CHARTER---Critical and High Assurance Requirements Transformed through Engineering Rigour

CHARTER-Critical and High Assurance Requirements Transformed through Engineering Rigour

Funding Agency: European Union Framework 7, ARTEMIS-2008-1

Start date: 1 April 2009

Duration: 36 months

Summary

Today, embedded software systems assist, accelerate, and control various aspects of European society. They enable businesses to perform better and make citizen's lives more convenient. Just a few, especially such as for aircraft control and nuclear power supply, are critical to human life. This will change drastically.

Future generations will experience software pervasiveness that can hardly be imagined today. Embedded systems will literally be found everywhere and control almost everything. Human life will depend on software to an inconceivable extent. To protect our society from the resulting severe risks, ever more software will be subject to governmental regulations. Whenever software is deployed in sensitive applications, certification processes will be needed. The costly and time-consuming procedures employed today to verify new software, for example in the air flight industry, will fail to meet demands of this scale.

CHARTER will ease, accelerate, and cost-reduce the certification of critical embedded systems by melding Real-time Java, Model Driven Development, rule-based compilation, and formal verification. This approach, Quality-Embedded Development (QED), will push software certification to a new level and thereby significantly contribute to the safety and security of the upcoming age of an embedded software society.

Research Focus

The focus of Dr. Kiniry's work in CHARTER is Model-based Reasoning about Concurrency in RTSJ (the Real-Time Specification for Java).

RTSJ's concurrency semantics are much stronger than those of standard Java. In particular, the formal specification of threads is now possible as priorities and scheduling are a core part of the standard. Moreover, because of improvements made to the Java Memory Model (JSR 133) and the availability of high-level concurrency constructs (JSR 166), reasoning about multitasking programs at the model level is tractable.

Our work focuses on developing with highest priority a small set of native JML types focused on all of the low-level (i.e., locks, blocks, monitors, and threads), and some of the key high-level concurrency constructs available in Real-Time Java. These native JML types will be mechanically formally specified in such a way that reasoning about existing current Safety-Critical Java code can be performed primarily, and perhaps exclusively, at the model level.
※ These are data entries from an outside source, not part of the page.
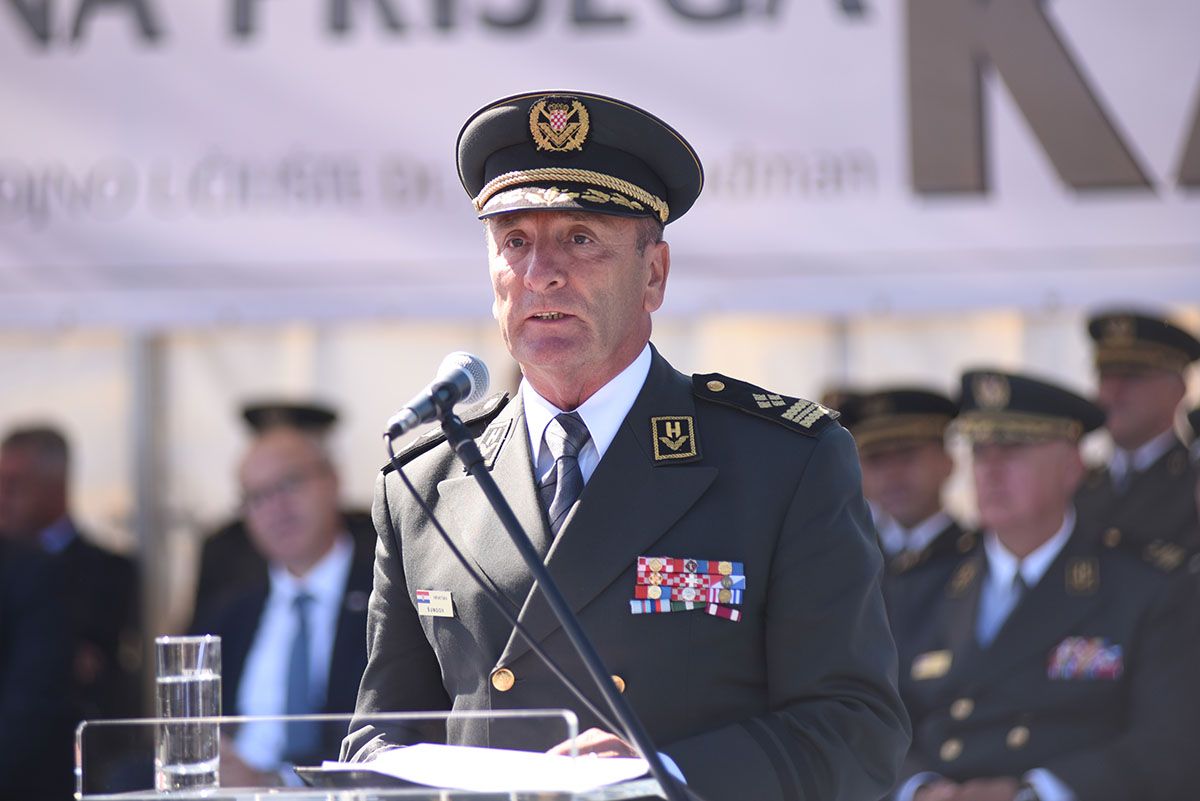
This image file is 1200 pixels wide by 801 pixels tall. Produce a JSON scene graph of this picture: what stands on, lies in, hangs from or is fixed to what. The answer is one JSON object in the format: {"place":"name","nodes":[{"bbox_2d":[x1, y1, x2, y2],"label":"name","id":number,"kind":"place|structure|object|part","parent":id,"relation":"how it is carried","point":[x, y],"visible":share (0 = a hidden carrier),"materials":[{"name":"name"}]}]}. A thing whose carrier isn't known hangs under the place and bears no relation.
{"place":"outdoors","nodes":[
{"label":"outdoors","id":0,"kind":"place"},
{"bbox_2d":[0,307,1196,653],"label":"tent wall","id":1,"kind":"structure","parent":0,"point":[64,358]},
{"bbox_2d":[0,0,1199,328],"label":"banner","id":2,"kind":"object","parent":1,"relation":"attached to","point":[1076,241],"visible":0.9,"materials":[{"name":"white"}]},
{"label":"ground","id":3,"kind":"structure","parent":0},
{"bbox_2d":[0,420,140,800],"label":"man","id":4,"kind":"object","parent":3,"relation":"on","point":[78,552],"visible":0.95},
{"bbox_2d":[129,330,169,657],"label":"pole","id":5,"kind":"object","parent":3,"relation":"on","point":[149,542],"visible":0.41,"materials":[{"name":"grey metal"}]},
{"bbox_2d":[193,398,345,616],"label":"person","id":6,"kind":"object","parent":3,"relation":"on","point":[224,535],"visible":0.17},
{"bbox_2d":[200,424,378,786],"label":"man","id":7,"kind":"object","parent":3,"relation":"on","point":[325,493],"visible":0.66},
{"bbox_2d":[71,707,694,800],"label":"lectern","id":8,"kind":"object","parent":3,"relation":"on","point":[275,797],"visible":0.9,"materials":[{"name":"clear plastic"}]},
{"bbox_2d":[154,633,221,792],"label":"drinking glass","id":9,"kind":"object","parent":8,"relation":"on","point":[200,690],"visible":0.99,"materials":[{"name":"clear glass"}]},
{"bbox_2d":[318,743,653,792],"label":"paper","id":10,"kind":"object","parent":8,"relation":"on","point":[496,781],"visible":0.71,"materials":[{"name":"white paper"}]},
{"bbox_2d":[436,400,688,800],"label":"microphone stand","id":11,"kind":"object","parent":3,"relation":"on","point":[543,570],"visible":0.96,"materials":[{"name":"black metal"}]},
{"bbox_2d":[383,352,493,440],"label":"microphone","id":12,"kind":"object","parent":11,"relation":"attached to","point":[400,426],"visible":0.96,"materials":[{"name":"black metal"}]},
{"bbox_2d":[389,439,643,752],"label":"microphone cable","id":13,"kind":"object","parent":12,"relation":"attached to","point":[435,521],"visible":0.9,"materials":[{"name":"black plastic"}]},
{"bbox_2d":[346,84,913,800],"label":"man","id":14,"kind":"object","parent":3,"relation":"on","point":[543,283],"visible":0.93},
{"bbox_2d":[414,589,454,616],"label":"name tag","id":15,"kind":"object","parent":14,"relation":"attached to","point":[442,601],"visible":0.86,"materials":[{"name":"metal"}]},
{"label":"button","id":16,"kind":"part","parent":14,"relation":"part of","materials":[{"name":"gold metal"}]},
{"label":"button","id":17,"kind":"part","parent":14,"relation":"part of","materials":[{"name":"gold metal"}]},
{"bbox_2d":[631,556,745,620],"label":"ribbon rack","id":18,"kind":"object","parent":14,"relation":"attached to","point":[724,566],"visible":0.94,"materials":[{"name":"multicoloured fabric"}]},
{"bbox_2d":[835,380,974,663],"label":"man","id":19,"kind":"object","parent":3,"relation":"on","point":[874,461],"visible":0.31},
{"bbox_2d":[891,369,1199,800],"label":"man","id":20,"kind":"object","parent":3,"relation":"on","point":[1048,470],"visible":0.86},
{"bbox_2d":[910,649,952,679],"label":"name tag","id":21,"kind":"object","parent":20,"relation":"attached to","point":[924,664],"visible":0.59,"materials":[{"name":"gold metal"}]},
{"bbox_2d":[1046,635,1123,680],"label":"medal ribbons","id":22,"kind":"object","parent":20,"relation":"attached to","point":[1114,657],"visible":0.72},
{"bbox_2d":[1079,309,1199,566],"label":"man","id":23,"kind":"object","parent":3,"relation":"on","point":[1114,384],"visible":0.55}
]}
Moreover, leveraging existing work in UTP will then enable the specification and verification of the concurrent facets of a system using appropriate formalisms and tools (e.g., model checkers for formal frameworks like CSP, UNITY, and UPPAAL) to support the automatic generation of fully annotated, well documented, verifiable source code.

The mandatory sub-tasks of this task include: (1) the high-level specification of the core concurrency constructs of RTSJ (as mentioned above) in both JML and in a mechanical theorem prover, (2) provide a formal method with tool support for reasoning about these high-level constructs based upon existing work in reasoning about concurrent Java (as accomplished, in part, by CHARTER participants Chalmers and Nijmegen as part of the FP6 project "Mobius"), and (3) specifying and verifying the implementation and use of the most commonly used high-level concurrency classes from JSR 166 used in RTSJ systems.
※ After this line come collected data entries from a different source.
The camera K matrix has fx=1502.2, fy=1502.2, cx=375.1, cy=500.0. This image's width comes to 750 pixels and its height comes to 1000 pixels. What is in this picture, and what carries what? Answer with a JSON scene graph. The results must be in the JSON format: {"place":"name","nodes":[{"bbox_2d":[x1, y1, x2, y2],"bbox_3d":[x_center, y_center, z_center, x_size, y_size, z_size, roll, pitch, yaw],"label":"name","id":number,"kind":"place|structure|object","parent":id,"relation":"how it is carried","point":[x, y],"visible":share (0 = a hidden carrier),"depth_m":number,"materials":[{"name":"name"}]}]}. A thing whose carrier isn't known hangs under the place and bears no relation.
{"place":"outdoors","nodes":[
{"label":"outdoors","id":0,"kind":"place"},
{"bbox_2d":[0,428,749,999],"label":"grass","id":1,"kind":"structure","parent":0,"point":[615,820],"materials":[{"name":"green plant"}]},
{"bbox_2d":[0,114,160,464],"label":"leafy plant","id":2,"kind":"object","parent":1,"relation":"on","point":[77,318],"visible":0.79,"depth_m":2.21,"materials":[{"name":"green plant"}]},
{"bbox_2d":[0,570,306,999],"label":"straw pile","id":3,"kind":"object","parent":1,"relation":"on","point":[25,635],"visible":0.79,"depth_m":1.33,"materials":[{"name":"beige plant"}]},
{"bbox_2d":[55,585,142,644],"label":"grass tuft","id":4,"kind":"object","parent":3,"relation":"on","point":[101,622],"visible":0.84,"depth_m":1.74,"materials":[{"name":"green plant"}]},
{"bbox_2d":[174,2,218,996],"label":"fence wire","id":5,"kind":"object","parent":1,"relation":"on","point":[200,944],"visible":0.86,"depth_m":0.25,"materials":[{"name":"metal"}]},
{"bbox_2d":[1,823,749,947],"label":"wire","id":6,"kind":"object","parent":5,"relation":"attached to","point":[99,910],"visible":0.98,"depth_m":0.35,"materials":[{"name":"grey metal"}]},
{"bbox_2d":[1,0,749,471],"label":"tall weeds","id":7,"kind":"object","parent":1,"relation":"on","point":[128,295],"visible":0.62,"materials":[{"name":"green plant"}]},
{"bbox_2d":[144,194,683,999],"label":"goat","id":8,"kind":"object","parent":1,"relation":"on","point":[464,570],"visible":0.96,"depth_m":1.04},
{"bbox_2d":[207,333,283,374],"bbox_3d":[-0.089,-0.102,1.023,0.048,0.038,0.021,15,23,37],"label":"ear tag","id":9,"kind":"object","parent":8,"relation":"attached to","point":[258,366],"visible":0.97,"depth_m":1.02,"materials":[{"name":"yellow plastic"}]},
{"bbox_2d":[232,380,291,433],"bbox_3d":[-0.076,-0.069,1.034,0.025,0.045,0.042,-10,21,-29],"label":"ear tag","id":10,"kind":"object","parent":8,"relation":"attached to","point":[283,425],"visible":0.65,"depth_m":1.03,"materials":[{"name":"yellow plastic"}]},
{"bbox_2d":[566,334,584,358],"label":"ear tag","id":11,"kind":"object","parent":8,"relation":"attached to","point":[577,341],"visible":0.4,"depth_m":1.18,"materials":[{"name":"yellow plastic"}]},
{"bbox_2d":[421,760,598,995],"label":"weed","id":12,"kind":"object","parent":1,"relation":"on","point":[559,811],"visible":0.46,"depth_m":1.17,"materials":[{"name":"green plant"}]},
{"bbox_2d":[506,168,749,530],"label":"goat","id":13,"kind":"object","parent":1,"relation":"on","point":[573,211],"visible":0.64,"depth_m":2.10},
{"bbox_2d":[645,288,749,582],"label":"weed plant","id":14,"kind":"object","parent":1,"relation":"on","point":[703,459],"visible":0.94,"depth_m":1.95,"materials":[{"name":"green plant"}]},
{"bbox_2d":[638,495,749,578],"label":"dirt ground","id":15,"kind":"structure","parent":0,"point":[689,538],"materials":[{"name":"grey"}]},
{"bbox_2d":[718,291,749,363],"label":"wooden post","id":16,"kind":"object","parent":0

The secondary sub-task is (4) reusing an existing concurrency formalization methodology and tool-set (e.g., CSP and FDR) to generate concurrent Java code with formal annotations that is easily verified using the results of (1)-(3).

Deliverables

D6.3: JML Model for Real-time Concurrency (month 18)
A set of JML models formalizing key concurrency constructs in Safety-Critical Java (SCJ). Formal JML model-based specifications will be written and checked for correctness for the typical set (i.e., cover the standard use cases seen in practice) of concurrency constructs used in SCJ. We will identify this typical set through the static analysis of the design and implementation of a large body of existing SCJ software. Each module specification will cover the entire public interface of the class or interface in question and its utility will be measured in terms of its verification efficiency with respect to the concurrency checker of D6.4.
D6.4: A Concurrency Checker (month 24)
A prototype checker for checking safety and liveness concurrency properties of Real-time Java programs annotated with JML mode-based specifications produced by D6.3. This checker will have both a static/automatic and a dynamic/interactive mode of operation, as appropriate for the verification and resources on-hand. It will leverage existing tools (e.g., generic and concurrency theory-specific model checkers, the JML tool suite, Mobius tools, etc.) for reasoning about concurrent models as well as incorporate new, novel techniques (e.g. speculatively, automatic decision procedures for concurrent separation logic). The concurrency checkers utility will be measured in terms of the differential in verification code coverage obtained for the CHARTER case studies that involve concurrency.